Parlor Spider...Step In, Little Fly

Insightful thoughts and/or rants from atop the soapbox from one who wishes to share the "right" opinion with everyone.

Wednesday, April 11, 2012

The Demise of Creativity



So Easy, Anyone Can Do It


(Instagram app used on the right)

The big tech news lately seems to be that Facebook just agreed to purchase Instagram for 1 billion dollars. That, of course, is big news for Kevin Systrom, the originator of Instagram, but disappointing news on another front: creativity.
Props to Systrom for developing an app for mobile phones that would allow users to "modify" photos taken by using saturated colors, Polaroid-type borders, dark vignettes and even "mistakes" like light flares (so common with early point and shoot cameras that came in a cardboard box).

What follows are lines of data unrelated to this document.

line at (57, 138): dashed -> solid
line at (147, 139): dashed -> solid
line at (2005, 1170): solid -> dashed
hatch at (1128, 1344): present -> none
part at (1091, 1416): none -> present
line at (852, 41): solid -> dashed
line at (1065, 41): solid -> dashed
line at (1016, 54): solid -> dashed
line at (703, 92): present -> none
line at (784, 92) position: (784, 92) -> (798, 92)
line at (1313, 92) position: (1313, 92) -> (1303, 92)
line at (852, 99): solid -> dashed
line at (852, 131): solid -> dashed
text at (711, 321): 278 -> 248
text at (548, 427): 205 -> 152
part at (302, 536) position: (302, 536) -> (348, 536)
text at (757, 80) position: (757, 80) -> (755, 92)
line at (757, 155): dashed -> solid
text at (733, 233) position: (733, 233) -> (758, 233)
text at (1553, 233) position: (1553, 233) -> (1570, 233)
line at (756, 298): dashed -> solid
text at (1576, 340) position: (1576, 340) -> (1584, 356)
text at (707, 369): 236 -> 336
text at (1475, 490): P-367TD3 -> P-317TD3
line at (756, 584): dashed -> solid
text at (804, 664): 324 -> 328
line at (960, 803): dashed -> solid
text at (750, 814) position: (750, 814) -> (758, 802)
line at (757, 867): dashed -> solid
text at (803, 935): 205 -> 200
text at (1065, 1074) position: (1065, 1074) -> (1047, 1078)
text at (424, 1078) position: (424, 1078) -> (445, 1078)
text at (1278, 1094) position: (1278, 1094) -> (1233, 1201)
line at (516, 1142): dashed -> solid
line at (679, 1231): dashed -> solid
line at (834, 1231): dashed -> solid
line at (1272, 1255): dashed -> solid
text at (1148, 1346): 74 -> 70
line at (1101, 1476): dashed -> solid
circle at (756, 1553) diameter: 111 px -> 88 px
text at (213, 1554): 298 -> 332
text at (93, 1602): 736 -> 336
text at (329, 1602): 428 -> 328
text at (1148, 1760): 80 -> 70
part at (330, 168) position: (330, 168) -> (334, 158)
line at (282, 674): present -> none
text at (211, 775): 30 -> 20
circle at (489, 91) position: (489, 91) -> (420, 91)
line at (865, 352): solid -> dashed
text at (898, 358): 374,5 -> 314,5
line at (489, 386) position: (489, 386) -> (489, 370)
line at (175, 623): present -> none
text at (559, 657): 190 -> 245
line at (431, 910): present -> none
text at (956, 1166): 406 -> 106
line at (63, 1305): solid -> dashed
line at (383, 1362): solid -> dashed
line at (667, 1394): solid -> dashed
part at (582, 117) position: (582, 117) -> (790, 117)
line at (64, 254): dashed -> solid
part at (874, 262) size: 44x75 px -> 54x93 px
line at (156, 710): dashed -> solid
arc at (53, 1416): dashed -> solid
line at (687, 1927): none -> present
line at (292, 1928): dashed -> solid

The purpose, of course, was to make photography "fast, beautiful and fun," according to Systrom. That it did.
Available to users for the first time in March of 2010, it took Instagram the rest of that year to garner one million users, but since then, use has exploded with more than 30 million accounts. This, of course, is what made it a valuable asset to the growing Zuckerman juggernaut. It has outperformed early entries in the field like Hipstamatic, Camerabag and Picplz to become one of the coolest apps on the internet.
But ehre's the rub for me:
Anyone can be a creative photographer...WITH NO TALENT WHATSOEVER! There is no need to learn about aperture and light meters, shutter speeds or color saturation. In a simple step, anyone can publish great photos like the amended one of a church on the island of Santorini (featured in EVERY advertisement about Greece). There is simply no challenge.
And another thing: as photography becomes more prevalent and available to anyone, the capacity for memory fades, according to Susan Sontag in her book On Photography. We pay no attention to details, just point and shoot, caring more for the scrapbook than we do for remembering details of the time and place. In short, we've become the stereotypical tourist: snapping away with no regard for the "moment." (we'll relive it later!)
One might even say that this is yet another symptom of the "McDonaldization" of America in which everything comes without effort, quickly, and with even less thought about the process. Creativity is becoming a lost art.
Systrom is the exception...the rest of us are the embodiment of this loss.

1 Comments:

At 10:55 AM, Anonymous Anonymous said...

That's actually one of the reasons we've never had a video camera. I have a couple of short videos on my phone, but I always thought if I was recording a birthday party (for example) - I'd be spending my time looking through the lens. Not actually being part of the moment. I do love my camera though...it's fun to take the kids out and capture moments.